WORK INSTRUCTION: Extract each line in the items below that contains the string "Запчасти".

◆ ◆ ◆ ◆ ◆ ◆ ◆

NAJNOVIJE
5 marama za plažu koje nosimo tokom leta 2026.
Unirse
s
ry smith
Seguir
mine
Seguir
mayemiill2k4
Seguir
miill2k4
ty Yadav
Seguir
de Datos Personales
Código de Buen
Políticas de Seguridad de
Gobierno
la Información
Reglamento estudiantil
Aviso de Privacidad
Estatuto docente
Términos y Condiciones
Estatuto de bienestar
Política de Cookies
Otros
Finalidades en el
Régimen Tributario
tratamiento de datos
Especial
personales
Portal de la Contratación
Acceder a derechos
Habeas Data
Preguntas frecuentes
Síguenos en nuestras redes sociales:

◆ ◆ ◆ ◆ ◆ ◆ ◆

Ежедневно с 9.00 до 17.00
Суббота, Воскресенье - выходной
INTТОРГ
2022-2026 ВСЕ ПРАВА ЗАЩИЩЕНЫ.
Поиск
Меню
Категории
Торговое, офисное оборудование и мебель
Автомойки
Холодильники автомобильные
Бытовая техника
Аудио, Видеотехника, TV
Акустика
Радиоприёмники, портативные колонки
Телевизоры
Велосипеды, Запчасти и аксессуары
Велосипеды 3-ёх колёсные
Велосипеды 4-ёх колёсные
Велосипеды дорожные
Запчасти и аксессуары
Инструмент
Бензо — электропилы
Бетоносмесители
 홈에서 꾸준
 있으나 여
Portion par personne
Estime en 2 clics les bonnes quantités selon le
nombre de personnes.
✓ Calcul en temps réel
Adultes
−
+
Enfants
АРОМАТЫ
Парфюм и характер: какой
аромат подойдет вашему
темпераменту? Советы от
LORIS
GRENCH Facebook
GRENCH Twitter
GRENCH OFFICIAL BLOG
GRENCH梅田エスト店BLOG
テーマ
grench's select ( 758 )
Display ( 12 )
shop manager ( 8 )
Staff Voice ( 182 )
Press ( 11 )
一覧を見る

◆ ◆ ◆ ◆ ◆ ◆ ◆

FINAL ANSWER:
Велосипеды, Запчасти и аксессуары
Запчасти и аксессуары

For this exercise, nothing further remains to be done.